Jolt, a state-of-the-art zero-knowledge virtual machine (zkVM) developed by a16z crypto, has seen significant improvements in performance and usability since its release in April. Key improvements include a reduction in verifier costs and new integrations with Rust and RISC-V. – Proof sizes have been reduced from megabytes to approximately 200 kilobytes, with potential future reductions to 25 kilobytes.
– The Jolt prover is expected to speed up threefold due to recent optimizations in the sum-check protocol and better utilization of the constraint system’s uniform nature. – A16z crypto has expanded Jolt’s capabilities by integrating it with the Rust standard library, enabling the use of more existing Rust crates.

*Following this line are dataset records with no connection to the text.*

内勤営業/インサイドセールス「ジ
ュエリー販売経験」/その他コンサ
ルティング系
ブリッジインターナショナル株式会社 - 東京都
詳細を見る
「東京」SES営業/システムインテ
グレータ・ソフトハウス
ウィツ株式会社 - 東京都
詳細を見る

– Support for the RISC-V “M” extension has been added, which enhances performance for programs with intensive multiplication or division operations. – Jolt has integrated new commitment schemes, Zeromorph and HyperKZG, which reduce proof sizes while maintaining performance. – A sum-check-based protocol has been implemented, further reducing multiple opening proofs to a single one, optimizing both proof size and prover time.
– A Solidity implementation of the Jolt verifier is in progress, enabling on-chain verification of Jolt proofs on any EVM blockchain. – An AVX-512 library for 256-bit Montgomery arithmetic promises to accelerate field arithmetic in Jolt and other elliptic curve-based SNARKs on compatible hardware. – Formal verification efforts have identified minor bugs and optimizations, contributing to the reliability of Jolt’s implementation.
– Future improvements include sum-check prover optimizations, further reductions in proof size and verifier costs, GPU integration, and the integration of Jolt with Nova for continuations via folding.